--- RECORDED INFORMATION ---

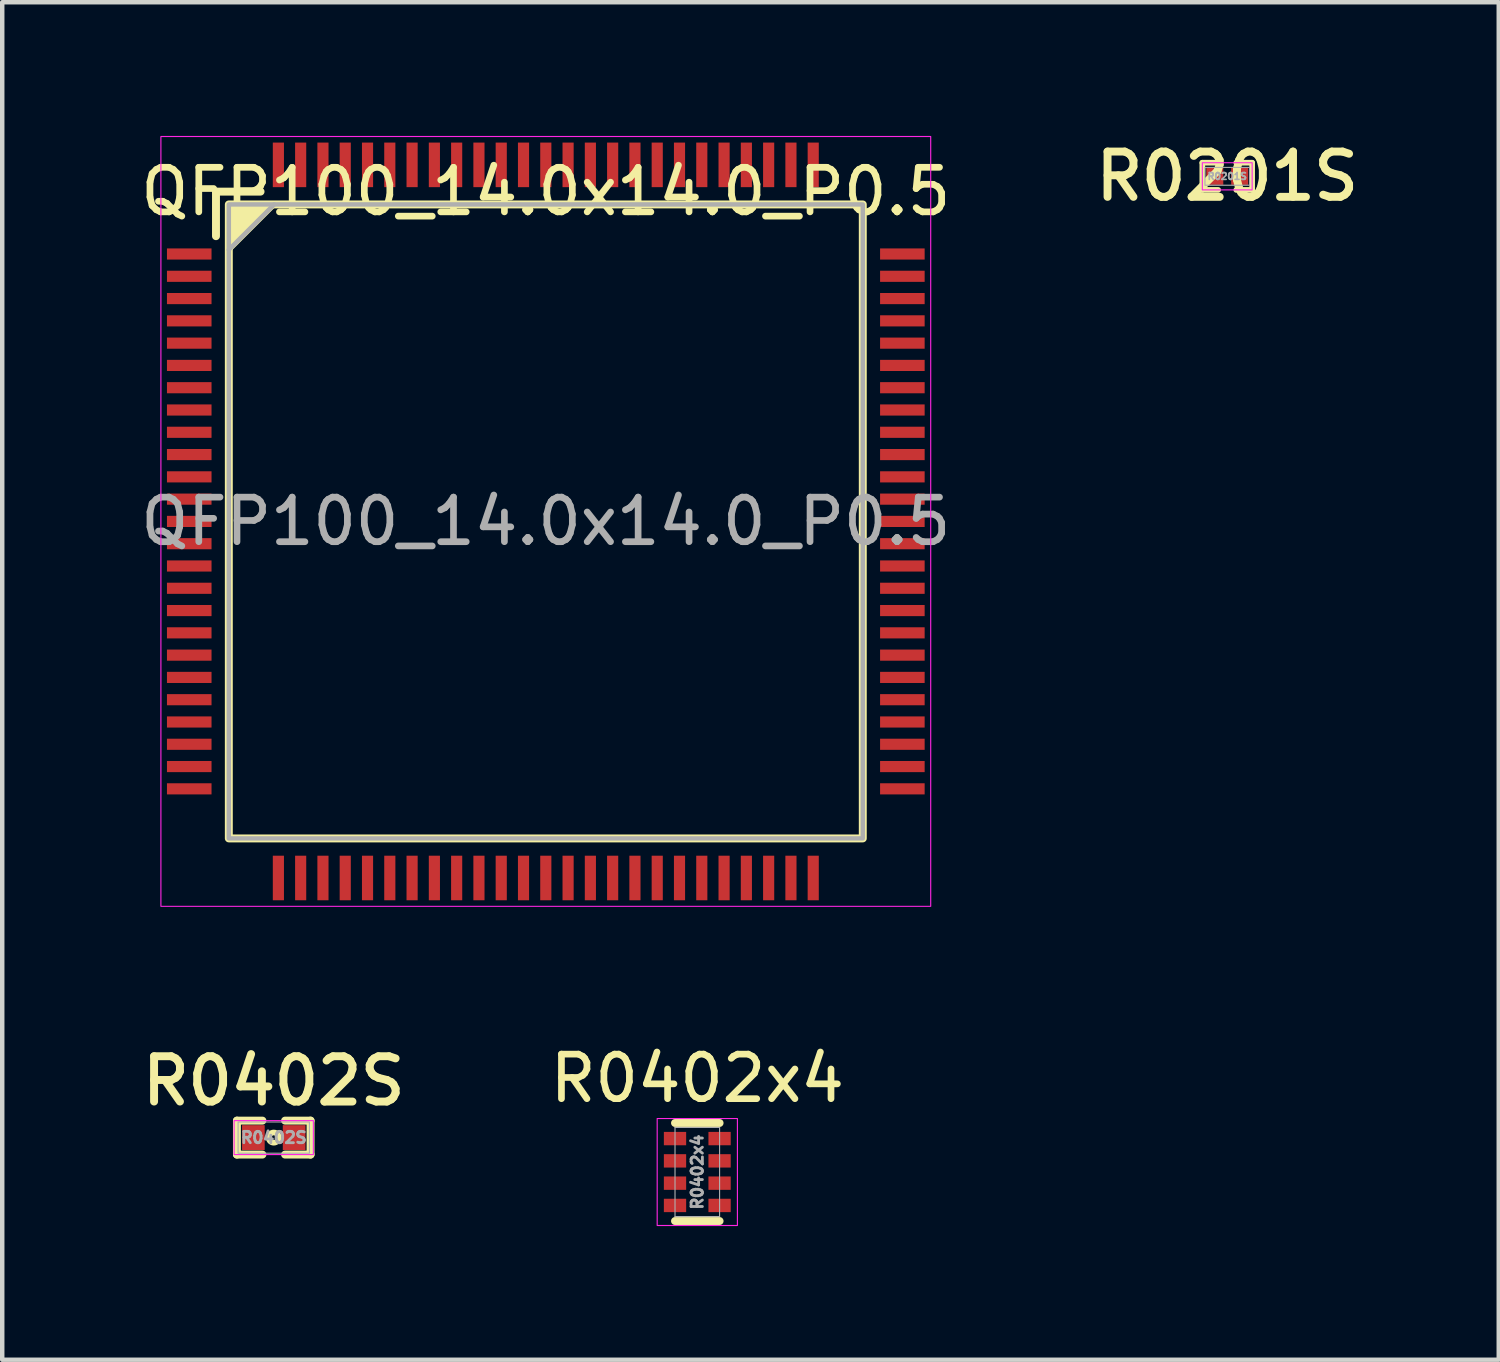
<source format=kicad_pcb>
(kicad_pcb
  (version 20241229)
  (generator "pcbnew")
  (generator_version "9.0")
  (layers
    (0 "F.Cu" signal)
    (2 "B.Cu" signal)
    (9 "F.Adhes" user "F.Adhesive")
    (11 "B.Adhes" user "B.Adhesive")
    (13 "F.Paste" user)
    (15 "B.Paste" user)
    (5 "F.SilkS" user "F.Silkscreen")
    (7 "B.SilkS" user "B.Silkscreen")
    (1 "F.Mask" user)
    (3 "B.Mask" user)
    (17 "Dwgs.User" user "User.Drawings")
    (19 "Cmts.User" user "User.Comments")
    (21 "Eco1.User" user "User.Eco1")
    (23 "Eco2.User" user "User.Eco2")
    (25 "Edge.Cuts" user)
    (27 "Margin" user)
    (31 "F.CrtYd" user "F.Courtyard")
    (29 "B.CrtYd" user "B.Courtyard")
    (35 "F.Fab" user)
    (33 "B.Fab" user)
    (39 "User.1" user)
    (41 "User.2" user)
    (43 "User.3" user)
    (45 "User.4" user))
  (footprint "R0402x4"
    (layer "F.Cu")
    (at 12.595 23.246)
    (property "Reference" "R0402x4" (at 0 -2.1 0) (layer "F.SilkS") (effects (font (size 1 1) (thickness 0.15))))
    (attr smd)
    (fp_line (start 0.5 -1.1) (end -0.5 -1.1) (stroke (width 0.178) (type solid)) (layer "F.SilkS"))
    (fp_line (start 0.5 1.1) (end -0.5 1.1) (stroke (width 0.178) (type solid)) (layer "F.SilkS"))
    (fp_rect (start -0.9 -1.2) (end 0.9 1.2) (stroke (width 0.025) (type default)) (fill no) (layer "F.CrtYd"))
    (fp_line (start -0.5 -1) (end 0.5 -1) (stroke (width 0.025) (type solid)) (layer "F.Fab"))
    (fp_line (start -0.5 1) (end -0.5 -1) (stroke (width 0.025) (type solid)) (layer "F.Fab"))
    (fp_line (start 0.5 -1) (end 0.5 1) (stroke (width 0.025) (type solid)) (layer "F.Fab"))
    (fp_line (start 0.5 1) (end -0.5 1) (stroke (width 0.025) (type solid)) (layer "F.Fab"))
    (fp_text user "${REFERENCE}" (at 0 0 90) (layer "F.Fab") (effects (font (size 0.254 0.254) (thickness 0.064) (bold yes))))
    (pad "1" smd rect (at -0.5 -0.75) (size 0.5 0.3) (layers "F.Cu" "F.Mask" "F.Paste"))
    (pad "2" smd rect (at -0.5 -0.25) (size 0.5 0.3) (layers "F.Cu" "F.Mask" "F.Paste"))
    (pad "3" smd rect (at -0.5 0.25) (size 0.5 0.3) (layers "F.Cu" "F.Mask" "F.Paste"))
    (pad "4" smd rect (at -0.5 0.75) (size 0.5 0.3) (layers "F.Cu" "F.Mask" "F.Paste"))
    (pad "5" smd rect (at 0.5 0.75) (size 0.5 0.3) (layers "F.Cu" "F.Mask" "F.Paste"))
    (pad "6" smd rect (at 0.5 0.25) (size 0.5 0.3) (layers "F.Cu" "F.Mask" "F.Paste"))
    (pad "7" smd rect (at 0.5 -0.25) (size 0.5 0.3) (layers "F.Cu" "F.Mask" "F.Paste"))
    (pad "8" smd rect (at 0.5 -0.75) (size 0.5 0.3) (layers "F.Cu" "F.Mask" "F.Paste")))
  (footprint "QFP100_14.0x14.0_P0.5"
    (layer "F.Cu")
    (at 9.196 8.649)
    (property "Reference" "QFP100_14.0x14.0_P0.5" (at 0 -7.4 0) (layer "F.SilkS") (effects (font (size 1 1) (thickness 0.15))))
    (attr smd)
    (fp_line (start -7.4 -7.4) (end -6.4 -7.4) (stroke (width 0.178) (type default)) (layer "F.SilkS"))
    (fp_line (start -7.4 -6.4) (end -7.4 -7.4) (stroke (width 0.178) (type default)) (layer "F.SilkS"))
    (fp_rect (start -7.112 -7.112) (end 7.112 7.112) (stroke (width 0.178) (type solid)) (fill no) (layer "F.SilkS"))
    (fp_poly (pts (xy -7.112 -6.096) (xy -7.112 -7.112) (xy -6.096 -7.112)) (stroke (width 0.12) (type solid)) (fill yes) (layer "F.SilkS"))
    (fp_rect (start -8.636 -8.636) (end 8.636 8.636) (stroke (width 0.025) (type solid)) (fill no) (layer "F.CrtYd"))
    (fp_line (start -7.112 -6.096) (end -6.096 -7.112) (stroke (width 0.1) (type solid)) (layer "F.Fab"))
    (fp_rect (start -7.112 7.112) (end 7.112 -7.112) (stroke (width 0.1) (type solid)) (fill no) (layer "F.Fab"))
    (fp_text user "${REFERENCE}" (at 0 0 0) (layer "F.Fab") (effects (font (size 1 1) (thickness 0.15))))
    (pad "1" smd rect (at -8 -6) (size 1 0.25) (layers "F.Cu" "F.Mask" "F.Paste"))
    (pad "2" smd rect (at -8 -5.5) (size 1 0.25) (layers "F.Cu" "F.Mask" "F.Paste"))
    (pad "3" smd rect (at -8 -5) (size 1 0.25) (layers "F.Cu" "F.Mask" "F.Paste"))
    (pad "4" smd rect (at -8 -4.5) (size 1 0.25) (layers "F.Cu" "F.Mask" "F.Paste"))
    (pad "5" smd rect (at -8 -4) (size 1 0.25) (layers "F.Cu" "F.Mask" "F.Paste"))
    (pad "6" smd rect (at -8 -3.5) (size 1 0.25) (layers "F.Cu" "F.Mask" "F.Paste"))
    (pad "7" smd rect (at -8 -3) (size 1 0.25) (layers "F.Cu" "F.Mask" "F.Paste"))
    (pad "8" smd rect (at -8 -2.5) (size 1 0.25) (layers "F.Cu" "F.Mask" "F.Paste"))
    (pad "9" smd rect (at -8 -2) (size 1 0.25) (layers "F.Cu" "F.Mask" "F.Paste"))
    (pad "10" smd rect (at -8 -1.5) (size 1 0.25) (layers "F.Cu" "F.Mask" "F.Paste"))
    (pad "11" smd rect (at -8 -1) (size 1 0.25) (layers "F.Cu" "F.Mask" "F.Paste"))
    (pad "12" smd rect (at -8 -0.5) (size 1 0.25) (layers "F.Cu" "F.Mask" "F.Paste"))
    (pad "13" smd rect (at -8 0) (size 1 0.25) (layers "F.Cu" "F.Mask" "F.Paste"))
    (pad "14" smd rect (at -8 0.5) (size 1 0.25) (layers "F.Cu" "F.Mask" "F.Paste"))
    (pad "15" smd rect (at -8 1) (size 1 0.25) (layers "F.Cu" "F.Mask" "F.Paste"))
    (pad "16" smd rect (at -8 1.5) (size 1 0.25) (layers "F.Cu" "F.Mask" "F.Paste"))
    (pad "17" smd rect (at -8 2) (size 1 0.25) (layers "F.Cu" "F.Mask" "F.Paste"))
    (pad "18" smd rect (at -8 2.5) (size 1 0.25) (layers "F.Cu" "F.Mask" "F.Paste"))
    (pad "19" smd rect (at -8 3) (size 1 0.25) (layers "F.Cu" "F.Mask" "F.Paste"))
    (pad "20" smd rect (at -8 3.5) (size 1 0.25) (layers "F.Cu" "F.Mask" "F.Paste"))
    (pad "21" smd rect (at -8 4) (size 1 0.25) (layers "F.Cu" "F.Mask" "F.Paste"))
    (pad "22" smd rect (at -8 4.5) (size 1 0.25) (layers "F.Cu" "F.Mask" "F.Paste"))
    (pad "23" smd rect (at -8 5) (size 1 0.25) (layers "F.Cu" "F.Mask" "F.Paste"))
    (pad "24" smd rect (at -8 5.5) (size 1 0.25) (layers "F.Cu" "F.Mask" "F.Paste"))
    (pad "25" smd rect (at -8 6) (size 1 0.25) (layers "F.Cu" "F.Mask" "F.Paste"))
    (pad "26" smd rect (at -6 8) (size 0.25 1) (layers "F.Cu" "F.Mask" "F.Paste"))
    (pad "27" smd rect (at -5.5 8) (size 0.25 1) (layers "F.Cu" "F.Mask" "F.Paste"))
    (pad "28" smd rect (at -5 8) (size 0.25 1) (layers "F.Cu" "F.Mask" "F.Paste"))
    (pad "29" smd rect (at -4.5 8) (size 0.25 1) (layers "F.Cu" "F.Mask" "F.Paste"))
    (pad "30" smd rect (at -4 8) (size 0.25 1) (layers "F.Cu" "F.Mask" "F.Paste"))
    (pad "31" smd rect (at -3.5 8) (size 0.25 1) (layers "F.Cu" "F.Mask" "F.Paste"))
    (pad "32" smd rect (at -3 8) (size 0.25 1) (layers "F.Cu" "F.Mask" "F.Paste"))
    (pad "33" smd rect (at -2.5 8) (size 0.25 1) (layers "F.Cu" "F.Mask" "F.Paste"))
    (pad "34" smd rect (at -2 8) (size 0.25 1) (layers "F.Cu" "F.Mask" "F.Paste"))
    (pad "35" smd rect (at -1.5 8) (size 0.25 1) (layers "F.Cu" "F.Mask" "F.Paste"))
    (pad "36" smd rect (at -1 8) (size 0.25 1) (layers "F.Cu" "F.Mask" "F.Paste"))
    (pad "37" smd rect (at -0.5 8) (size 0.25 1) (layers "F.Cu" "F.Mask" "F.Paste"))
    (pad "38" smd rect (at 0 8) (size 0.25 1) (layers "F.Cu" "F.Mask" "F.Paste"))
    (pad "39" smd rect (at 0.5 8) (size 0.25 1) (layers "F.Cu" "F.Mask" "F.Paste"))
    (pad "40" smd rect (at 1 8) (size 0.25 1) (layers "F.Cu" "F.Mask" "F.Paste"))
    (pad "41" smd rect (at 1.5 8) (size 0.25 1) (layers "F.Cu" "F.Mask" "F.Paste"))
    (pad "42" smd rect (at 2 8) (size 0.25 1) (layers "F.Cu" "F.Mask" "F.Paste"))
    (pad "43" smd rect (at 2.5 8) (size 0.25 1) (layers "F.Cu" "F.Mask" "F.Paste"))
    (pad "44" smd rect (at 3 8) (size 0.25 1) (layers "F.Cu" "F.Mask" "F.Paste"))
    (pad "45" smd rect (at 3.5 8) (size 0.25 1) (layers "F.Cu" "F.Mask" "F.Paste"))
    (pad "46" smd rect (at 4 8) (size 0.25 1) (layers "F.Cu" "F.Mask" "F.Paste"))
    (pad "47" smd rect (at 4.5 8) (size 0.25 1) (layers "F.Cu" "F.Mask" "F.Paste"))
    (pad "48" smd rect (at 5 8) (size 0.25 1) (layers "F.Cu" "F.Mask" "F.Paste"))
    (pad "49" smd rect (at 5.5 8) (size 0.25 1) (layers "F.Cu" "F.Mask" "F.Paste"))
    (pad "50" smd rect (at 6 8) (size 0.25 1) (layers "F.Cu" "F.Mask" "F.Paste"))
    (pad "51" smd rect (at 8 6) (size 1 0.25) (layers "F.Cu" "F.Mask" "F.Paste"))
    (pad "52" smd rect (at 8 5.5) (size 1 0.25) (layers "F.Cu" "F.Mask" "F.Paste"))
    (pad "53" smd rect (at 8 5) (size 1 0.25) (layers "F.Cu" "F.Mask" "F.Paste"))
    (pad "54" smd rect (at 8 4.5) (size 1 0.25) (layers "F.Cu" "F.Mask" "F.Paste"))
    (pad "55" smd rect (at 8 4) (size 1 0.25) (layers "F.Cu" "F.Mask" "F.Paste"))
    (pad "56" smd rect (at 8 3.5) (size 1 0.25) (layers "F.Cu" "F.Mask" "F.Paste"))
    (pad "57" smd rect (at 8 3) (size 1 0.25) (layers "F.Cu" "F.Mask" "F.Paste"))
    (pad "58" smd rect (at 8 2.5) (size 1 0.25) (layers "F.Cu" "F.Mask" "F.Paste"))
    (pad "59" smd rect (at 8 2) (size 1 0.25) (layers "F.Cu" "F.Mask" "F.Paste"))
    (pad "60" smd rect (at 8 1.5) (size 1 0.25) (layers "F.Cu" "F.Mask" "F.Paste"))
    (pad "61" smd rect (at 8 1) (size 1 0.25) (layers "F.Cu" "F.Mask" "F.Paste"))
    (pad "62" smd rect (at 8 0.5) (size 1 0.25) (layers "F.Cu" "F.Mask" "F.Paste"))
    (pad "63" smd rect (at 8 0) (size 1 0.25) (layers "F.Cu" "F.Mask" "F.Paste"))
    (pad "64" smd rect (at 8 -0.5) (size 1 0.25) (layers "F.Cu" "F.Mask" "F.Paste"))
    (pad "65" smd rect (at 8 -1) (size 1 0.25) (layers "F.Cu" "F.Mask" "F.Paste"))
    (pad "66" smd rect (at 8 -1.5) (size 1 0.25) (layers "F.Cu" "F.Mask" "F.Paste"))
    (pad "67" smd rect (at 8 -2) (size 1 0.25) (layers "F.Cu" "F.Mask" "F.Paste"))
    (pad "68" smd rect (at 8 -2.5) (size 1 0.25) (layers "F.Cu" "F.Mask" "F.Paste"))
    (pad "69" smd rect (at 8 -3) (size 1 0.25) (layers "F.Cu" "F.Mask" "F.Paste"))
    (pad "70" smd rect (at 8 -3.5) (size 1 0.25) (layers "F.Cu" "F.Mask" "F.Paste"))
    (pad "71" smd rect (at 8 -4) (size 1 0.25) (layers "F.Cu" "F.Mask" "F.Paste"))
    (pad "72" smd rect (at 8 -4.5) (size 1 0.25) (layers "F.Cu" "F.Mask" "F.Paste"))
    (pad "73" smd rect (at 8 -5) (size 1 0.25) (layers "F.Cu" "F.Mask" "F.Paste"))
    (pad "74" smd rect (at 8 -5.5) (size 1 0.25) (layers "F.Cu" "F.Mask" "F.Paste"))
    (pad "75" smd rect (at 8 -6) (size 1 0.25) (layers "F.Cu" "F.Mask" "F.Paste"))
    (pad "76" smd rect (at 6 -8) (size 0.25 1) (layers "F.Cu" "F.Mask" "F.Paste"))
    (pad "77" smd rect (at 5.5 -8) (size 0.25 1) (layers "F.Cu" "F.Mask" "F.Paste"))
    (pad "78" smd rect (at 5 -8) (size 0.25 1) (layers "F.Cu" "F.Mask" "F.Paste"))
    (pad "79" smd rect (at 4.5 -8) (size 0.25 1) (layers "F.Cu" "F.Mask" "F.Paste"))
    (pad "80" smd rect (at 4 -8) (size 0.25 1) (layers "F.Cu" "F.Mask" "F.Paste"))
    (pad "81" smd rect (at 3.5 -8) (size 0.25 1) (layers "F.Cu" "F.Mask" "F.Paste"))
    (pad "82" smd rect (at 3 -8) (size 0.25 1) (layers "F.Cu" "F.Mask" "F.Paste"))
    (pad "83" smd rect (at 2.5 -8) (size 0.25 1) (layers "F.Cu" "F.Mask" "F.Paste"))
    (pad "84" smd rect (at 2 -8) (size 0.25 1) (layers "F.Cu" "F.Mask" "F.Paste"))
    (pad "85" smd rect (at 1.5 -8) (size 0.25 1) (layers "F.Cu" "F.Mask" "F.Paste"))
    (pad "86" smd rect (at 1 -8) (size 0.25 1) (layers "F.Cu" "F.Mask" "F.Paste"))
    (pad "87" smd rect (at 0.5 -8) (size 0.25 1) (layers "F.Cu" "F.Mask" "F.Paste"))
    (pad "88" smd rect (at 0 -8) (size 0.25 1) (layers "F.Cu" "F.Mask" "F.Paste"))
    (pad "89" smd rect (at -0.5 -8) (size 0.25 1) (layers "F.Cu" "F.Mask" "F.Paste"))
    (pad "90" smd rect (at -1 -8) (size 0.25 1) (layers "F.Cu" "F.Mask" "F.Paste"))
    (pad "91" smd rect (at -1.5 -8) (size 0.25 1) (layers "F.Cu" "F.Mask" "F.Paste"))
    (pad "92" smd rect (at -2 -8) (size 0.25 1) (layers "F.Cu" "F.Mask" "F.Paste"))
    (pad "93" smd rect (at -2.5 -8) (size 0.25 1) (layers "F.Cu" "F.Mask" "F.Paste"))
    (pad "94" smd rect (at -3 -8) (size 0.25 1) (layers "F.Cu" "F.Mask" "F.Paste"))
    (pad "95" smd rect (at -3.5 -8) (size 0.25 1) (layers "F.Cu" "F.Mask" "F.Paste"))
    (pad "96" smd rect (at -4 -8) (size 0.25 1) (layers "F.Cu" "F.Mask" "F.Paste"))
    (pad "97" smd rect (at -4.5 -8) (size 0.25 1) (layers "F.Cu" "F.Mask" "F.Paste"))
    (pad "98" smd rect (at -5 -8) (size 0.25 1) (layers "F.Cu" "F.Mask" "F.Paste"))
    (pad "99" smd rect (at -5.5 -8) (size 0.25 1) (layers "F.Cu" "F.Mask" "F.Paste"))
    (pad "100" smd rect (at -6 -8) (size 0.25 1) (layers "F.Cu" "F.Mask" "F.Paste")))
  (footprint "R0201S"
    (layer "F.Cu")
    (at 24.485 0.906)
    (property "Reference" "R0201S" (at 0 0 0) (layer "F.SilkS") (effects (font (size 1.016 1.016) (thickness 0.178))))
    (attr smd)
    (fp_line (start -0.559 -0.305) (end -0.559 0.305) (stroke (width 0.127) (type solid)) (layer "F.SilkS"))
    (fp_line (start -0.559 0.305) (end -0.203 0.305) (stroke (width 0.127) (type solid)) (layer "F.SilkS"))
    (fp_line (start -0.203 -0.305) (end -0.559 -0.305) (stroke (width 0.127) (type solid)) (layer "F.SilkS"))
    (fp_line (start 0.559 -0.305) (end 0.203 -0.305) (stroke (width 0.127) (type solid)) (layer "F.SilkS"))
    (fp_line (start 0.559 -0.305) (end 0.559 0.305) (stroke (width 0.127) (type solid)) (layer "F.SilkS"))
    (fp_line (start 0.559 0.305) (end 0.203 0.305) (stroke (width 0.127) (type solid)) (layer "F.SilkS"))
    (fp_rect (start -0.559 -0.305) (end 0.559 0.305) (stroke (width 0.025) (type solid)) (fill no) (layer "F.CrtYd"))
    (fp_rect (start -0.5 -0.2) (end 0.5 0.2) (stroke (width 0.025) (type solid)) (fill no) (layer "F.Fab"))
    (fp_text user "${REFERENCE}" (at 0 0 0) (layer "F.Fab") (effects (font (size 0.152 0.152) (thickness 0.038))))
    (pad "1" smd rect (at -0.279 0) (size 0.381 0.381) (layers "F.Cu" "F.Mask" "F.Paste"))
    (pad "2" smd rect (at 0.279 0) (size 0.381 0.381) (layers "F.Cu" "F.Mask" "F.Paste")))
  (footprint "R0402S"
    (layer "F.Cu")
    (at 3.092 22.474)
    (property "Reference" "R0402S" (at 0 -1.27 0) (layer "F.SilkS") (effects (font (size 1.016 1.016) (thickness 0.178))))
    (attr smd)
    (fp_line (start -0.826 0.381) (end -0.826 -0.381) (stroke (width 0.178) (type solid)) (layer "F.SilkS"))
    (fp_line (start -0.826 0.381) (end -0.254 0.381) (stroke (width 0.178) (type solid)) (layer "F.SilkS"))
    (fp_line (start -0.254 -0.381) (end -0.826 -0.381) (stroke (width 0.178) (type solid)) (layer "F.SilkS"))
    (fp_line (start 0.254 -0.381) (end 0.826 -0.381) (stroke (width 0.178) (type solid)) (layer "F.SilkS"))
    (fp_line (start 0.254 0.381) (end 0.826 0.381) (stroke (width 0.178) (type solid)) (layer "F.SilkS"))
    (fp_line (start 0.826 -0.381) (end 0.826 0.381) (stroke (width 0.178) (type solid)) (layer "F.SilkS"))
    (fp_circle (center 0 0) (end 0.051 0) (stroke (width 0.127) (type solid)) (fill no) (layer "F.SilkS"))
    (fp_rect (start -0.889 -0.381) (end 0.889 0.381) (stroke (width 0.025) (type solid)) (fill no) (layer "F.CrtYd"))
    (fp_rect (start -0.8 -0.35) (end 0.8 0.35) (stroke (width 0.025) (type solid)) (fill no) (layer "F.Fab"))
    (fp_text user "${REFERENCE}" (at 0 0 0) (layer "F.Fab") (effects (font (size 0.254 0.254) (thickness 0.064))))
    (pad "1" smd rect (at -0.457 0) (size 0.508 0.559) (layers "F.Cu" "F.Mask" "F.Paste"))
    (pad "2" smd rect (at 0.457 0) (size 0.508 0.559) (layers "F.Cu" "F.Mask" "F.Paste")))
  (gr_rect
    (start -3 -3)
    (end 30.577 27.458)
    (stroke (width 0.1) (type default))
    (fill no)
    (layer "Edge.Cuts")))
</source>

---

◆ **WHAT YOU WILL DO**:
As the answer, set down only the lines from the data above between the one holding "(at -3.5 -8)" and the one holding "-5 -8) (size", inclusive, exactly as they read.

◆ **TASK RESPONSE**:
    (pad "95" smd rect (at -3.5 -8) (size 0.25 1) (layers "F.Cu" "F.Mask" "F.Paste"))
    (pad "96" smd rect (at -4 -8) (size 0.25 1) (layers "F.Cu" "F.Mask" "F.Paste"))
    (pad "97" smd rect (at -4.5 -8) (size 0.25 1) (layers "F.Cu" "F.Mask" "F.Paste"))
    (pad "98" smd rect (at -5 -8) (size 0.25 1) (layers "F.Cu" "F.Mask" "F.Paste"))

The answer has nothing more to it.